BnF, Mss, NAF 16340, f. 129-130
Transcription de Madeleine Liszewski assistée de Jean-Marc Hovasse


6 décembre [1839], vendredi soir, 8 h.

Tu n’es pas revenu, mon bon petit homme, et je suis autorisée à croire que tu as trouvé l’académicien [au gîte ?], ce qui ne veut pas dire la pie au nid. Moi, j’ai attendu Mme Pierceau une demi-heure pendant laquelle je me suis décrottée et j’ai lu la vie de Fénelon, ce qui m’a un peu allongé le mien, de nez, ainsi que me le présageait le titre de cette histoire embêtante plus qu’édifiante. Après avoir lu, j’ai eu le petit qui venait devant pour m’annoncer sa mère et pour me faire prendre patience.

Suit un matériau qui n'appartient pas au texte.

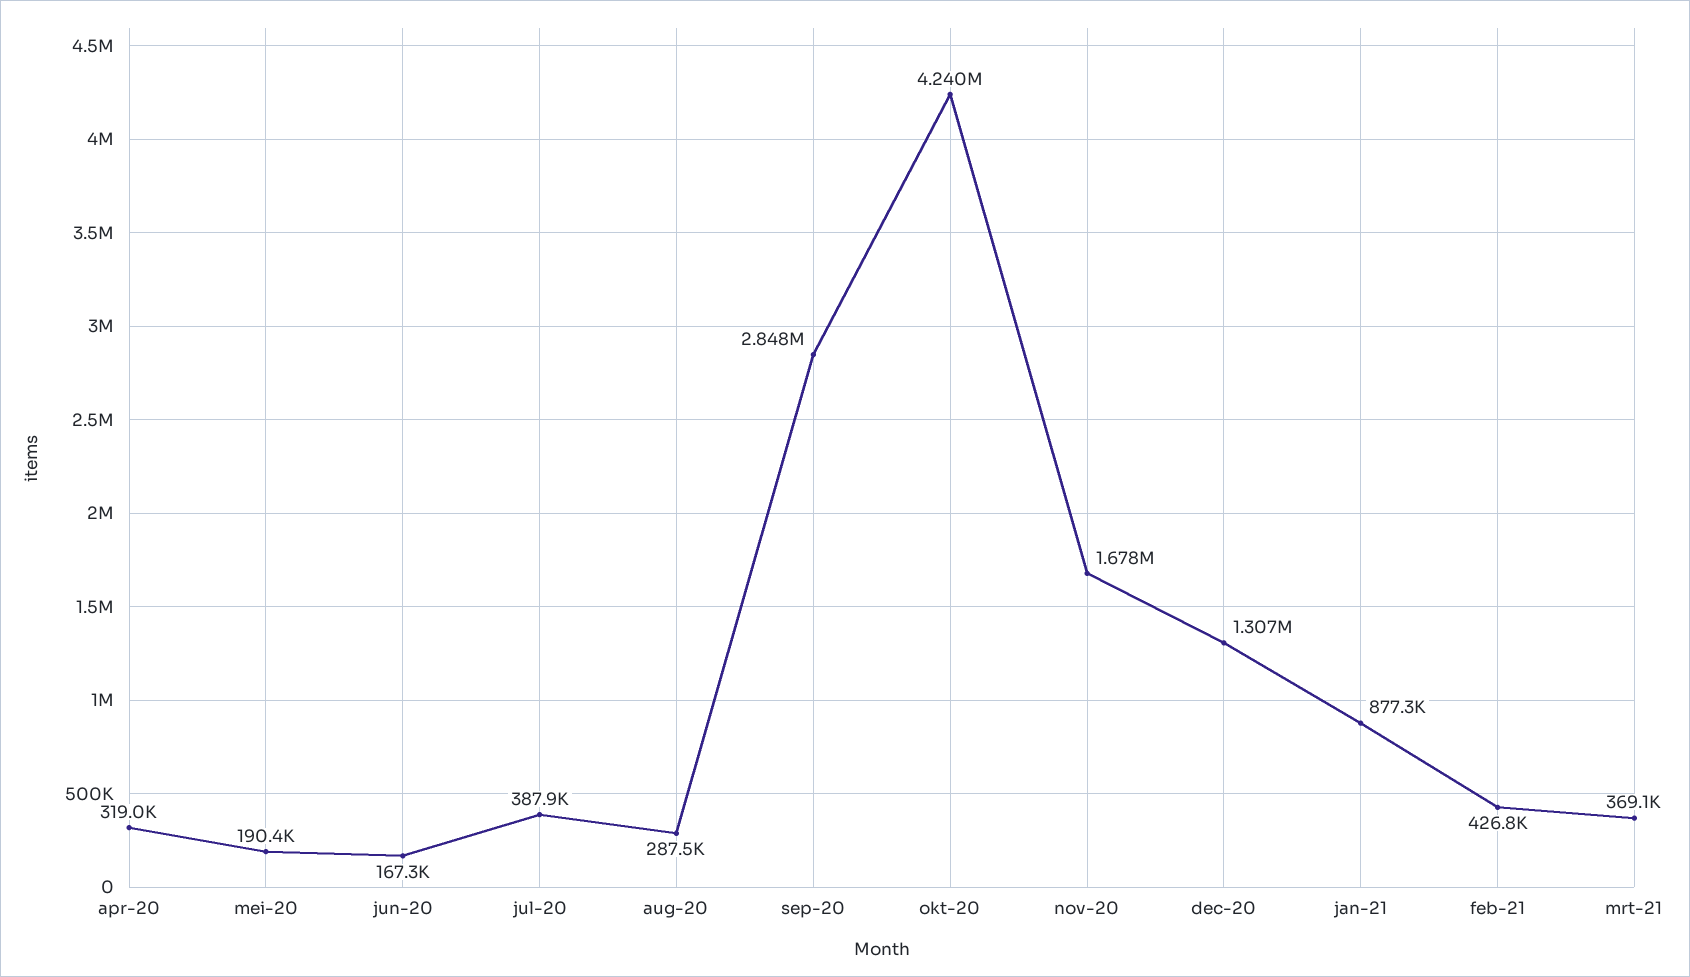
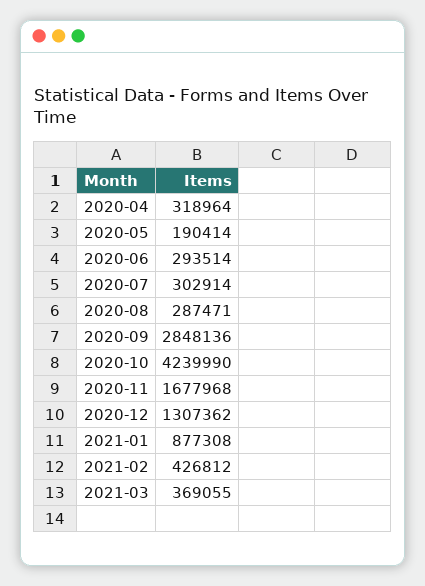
jun-20: 167300 -> 293514
jul-20: 387900 -> 302914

Nous venons de dîner à présent mais comme je n’avais pas de papier, je n’ai pas tu t’écrire plus tôta. Tu serais bien gentil si tu venais tout de suite n’importe pour quelle raison, la meilleure et celle qui me plairait le plus serait celle de me voir et de m’apporter votre joli petit museau à baiser. J’ai peur que Suzanne ne me mette le feu chez moi, je ne sais pas pourquoi l’ineptie de cette fille m’effraie au dernier point. C’est une bonne créature mais si stupide que c’en est effrayant ; enfin si cela arrivait tu m’achèterais un lit de sangle, voilà tout, et pour peu que tu viennes toutes les nuits coucher dessus je ne regretterai pas le beau lit doré, je t’assure bien et tu me crois, n’est-ce pas, quand je te dis cela ? Car c’est la vraie vérité comme mon amour, comme ma fidélité et comme mon adoration pour toute ta chère petite personne.

Juliette

BnF, Mss, NAF 16340, f. 131-132
Transcription de Madeleine Liszewski assistée de Jean-Marc Hovasse

a) « plutôt ».

Notes

[1Juliette a l’habitude d’accompagner Hugo dans les rues de Paris lorsqu’il se rend chez les Académiciens dans le cadre de sa campagne.